* _STATED EXERCISE 1_
Switch "latitude" to "lat" in the records, starting at the line containing "sub-region: Teresina" and ending at the end of the records, and give those lines again with nothing else altered. Leave the picture lines out.
•••••
The lead frame conductor means 4 is stamped or etched and made from a single piece of sheet metal, whereby the central portion 15 of the main conductor and the main portion of the magnetic field detector conductor 16 are substantially aligned and extend in the same main plane and have substantially the same thickness corresponding to the thickness of the sheet metal forming the conductor means. The connection end 17 of the main conductor 14 and the connection end 19 of the magnetic field detector conductor 16 may be bent out of the main plane to provide terminals for connection to an external circuit, in particular for connection to contact pads of an external circuit board.

The magnetic field detector conductor 16 comprises a plurality of conductors each comprising a connection end 19 for connection to an external circuit and a sensing element connection tab 21 in the main plane of the lead frame for connection to the magnetic field detector 8. The magnetic field detector conductor includes at least one pair of power supply terminals (e.g., one for power supply voltage Vc and the other for ground GND) and at least one signal output terminal Vout. The magnetic field detector conductor may further comprise a reference terminal Vref, a ground terminal and optionally a supplementary signal output terminal (e.g. for the over-current detection signal OCD).
•••••
* _STATED EXERCISE 2_
List every abbreviated label for a voltage, terminal or signal in the lead frame text.

* _SUPPLIED DATA_
•••••
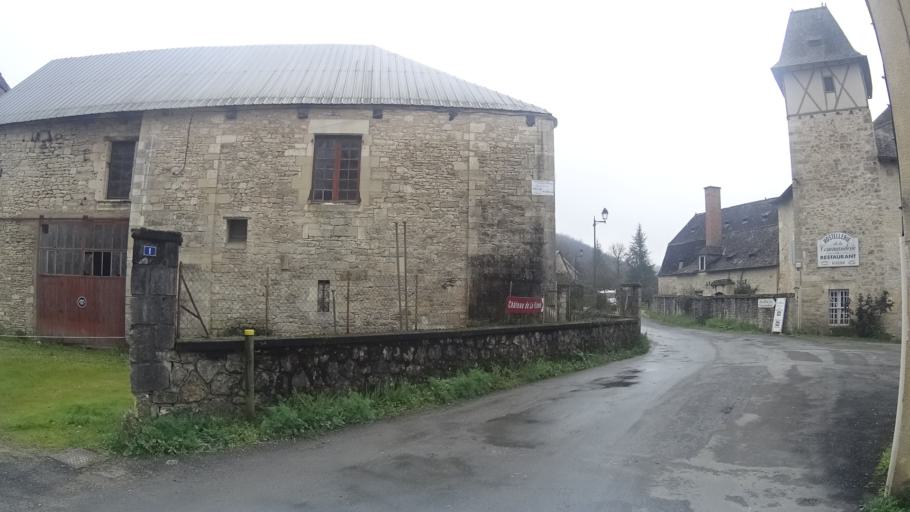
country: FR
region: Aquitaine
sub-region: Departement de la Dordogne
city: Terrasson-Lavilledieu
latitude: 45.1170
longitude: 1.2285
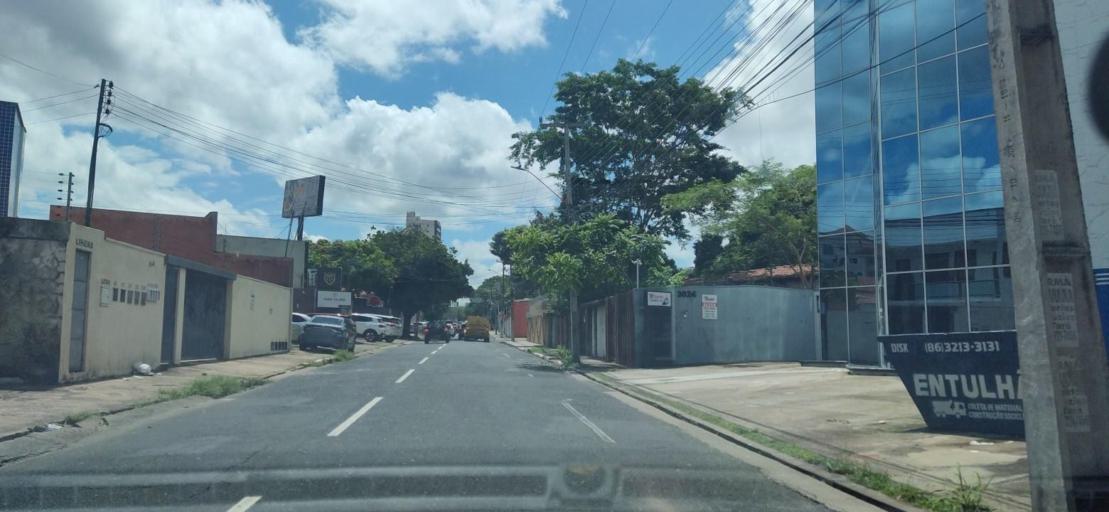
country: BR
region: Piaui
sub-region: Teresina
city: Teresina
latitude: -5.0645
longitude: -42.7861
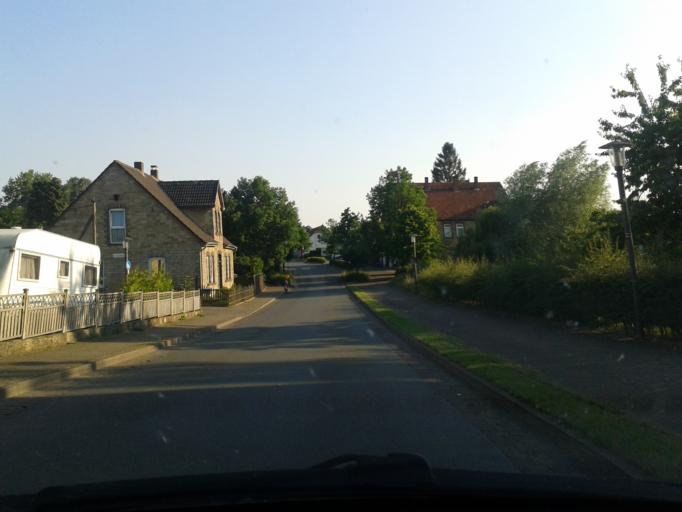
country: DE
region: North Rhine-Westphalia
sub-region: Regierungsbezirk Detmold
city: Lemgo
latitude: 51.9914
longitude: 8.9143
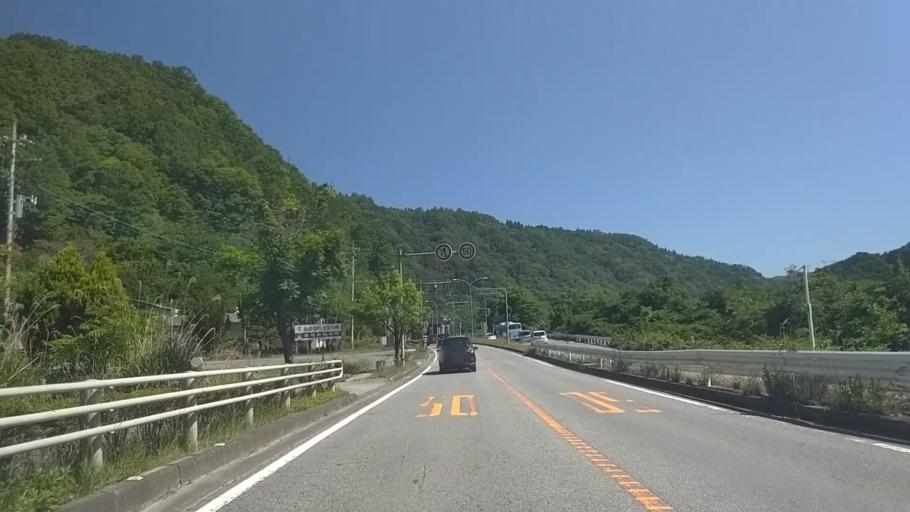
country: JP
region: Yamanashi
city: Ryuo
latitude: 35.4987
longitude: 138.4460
•••••
* _TASK SOLUTION 1_
sub-region: Teresina
city: Teresina
lat: -5.0645
longitude: -42.7861
country: DE
region: North Rhine-Westphalia
sub-region: Regierungsbezirk Detmold
city: Lemgo
lat: 51.9914
longitude: 8.9143
country: JP
region: Yamanashi
city: Ryuo
lat: 35.4987
longitude: 138.4460

* _TASK SOLUTION 2_
Vc, GND, Vout, Vref, OCD